• **SHORT EXERCISE**
Count the lines of the material below that contain the string "imprint", treating uppercase and lowercase letters as different. Give only the number.

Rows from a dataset

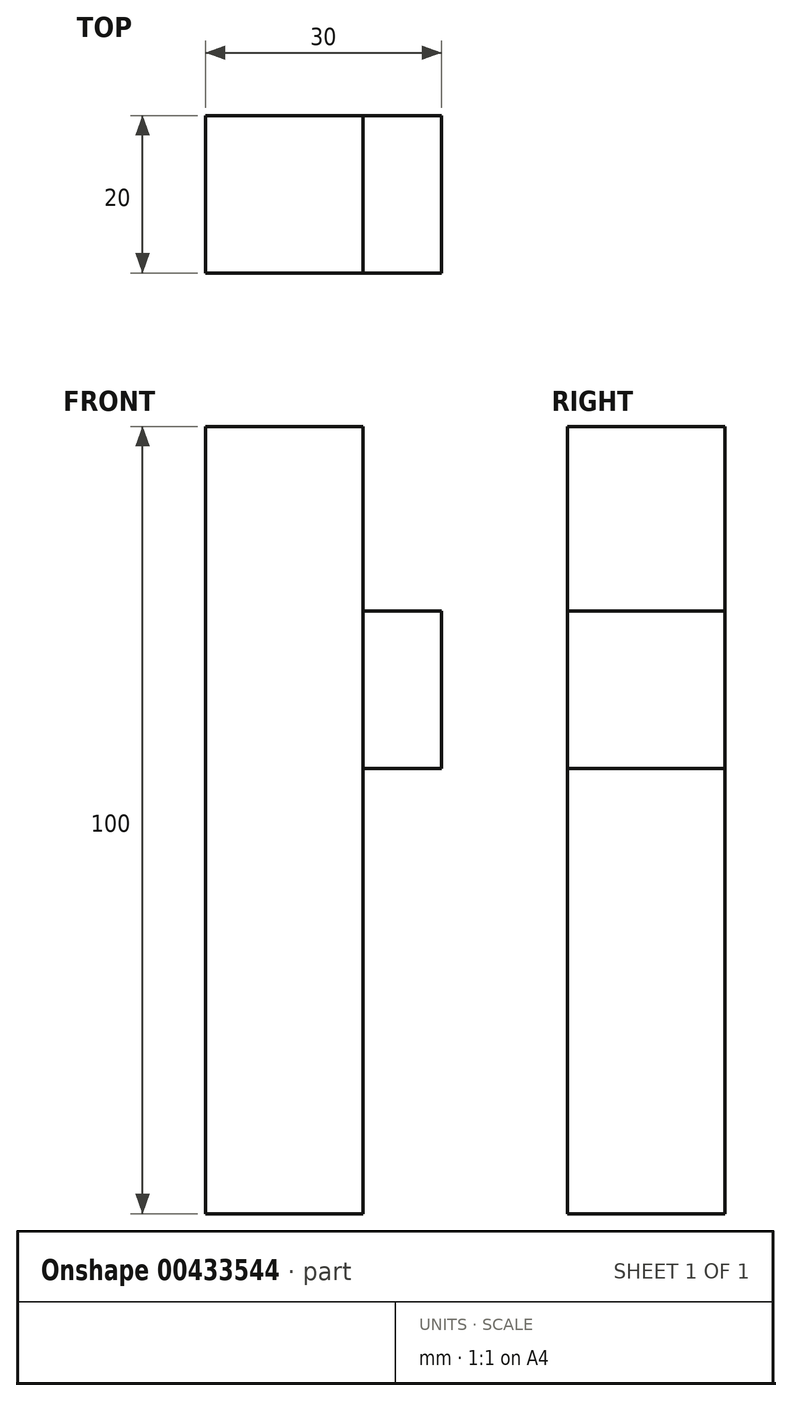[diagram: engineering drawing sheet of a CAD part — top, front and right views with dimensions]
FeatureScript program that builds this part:
annotation { "Feature Type Name" : "Feature", "Feature Type Description" : "" }
export const myFeature = defineFeature(function(context is Context, id is Id, definition is map)
    precondition{}
    {
        {
            var Q0;
            Q0=qCreatedBy(makeId("Top.planeOp"),FACE);
            var sketch = newSketch(context, id + "F0", { "sketchPlane" : qUnion([Q0])});
            skLineSegment(sketch, "E0.bottom", {"start": v(10, -10) * mm, "end": v(-10, -10) * mm});
            skLineSegment(sketch, "E0.top", {"start": v(10, 10) * mm, "end": v(-10, 10) * mm});
            skLineSegment(sketch, "E0.left", {"start": v(10, -10) * mm, "end": v(10, 10) * mm});
            skLineSegment(sketch, "E0.right", {"start": v(-10, -10) * mm, "end": v(-10, 10) * mm});
            skPoint(sketch, "E0.middle", {"position": v(0, 0) * mm});
            skSolve(sketch);
        }
        {
            var Q0;
            Q0=makeQuery(id+"F0.imprint","IMPRINT",FACE,{"disambiguationData":[TD([[makeQuery(id+"F0.imprint","IMPRINT",EDGE,{"derivedFrom":sQuery(id+"F0.wireOp",EDGE,"E0.bottom")}),-1.0]])]});
            extrude(context, id + "F1", {"entities" : qUnion([Q0]), "depth" : 100 * mm});
        }
        {
            var Q0;
            Q0=makeQuery(id+"F1.opExtrude","SWEPT_FACE",FACE,{"disambiguationData":[OSD([sQuery(id+"F0.wireOp",EDGE,"E0.left")])]});
            var sketch = newSketch(context, id + "F2", { "sketchPlane" : qUnion([Q0])});
            skLineSegment(sketch, "E1.bottom", {"start": v(10, 56.54) * mm, "end": v(-10, 56.54) * mm});
            skLineSegment(sketch, "E1.top", {"start": v(10, 76.54) * mm, "end": v(-10, 76.54) * mm});
            skLineSegment(sketch, "E1.left", {"start": v(10, 56.54) * mm, "end": v(10, 76.54) * mm});
            skLineSegment(sketch, "E1.right", {"start": v(-10, 56.54) * mm, "end": v(-10, 76.54) * mm});
            skPoint(sketch, "E1.middle", {"position": v(0, 66.54) * mm});
            skSolve(sketch);
        }
        {
            var Q0;
            Q0=makeQuery(id+"F2.imprint","IMPRINT",FACE,{"disambiguationData":[TD([[makeQuery(id+"F2.imprint","IMPRINT",EDGE,{"derivedFrom":sQuery(id+"F2.wireOp",EDGE,"E1.bottom")}),-1.0]])]});
            extrude(context, id + "F3", {"entities" : qUnion([Q0]), "depth" : 10 * mm});
        }
    });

• **RESULT BELOW**
2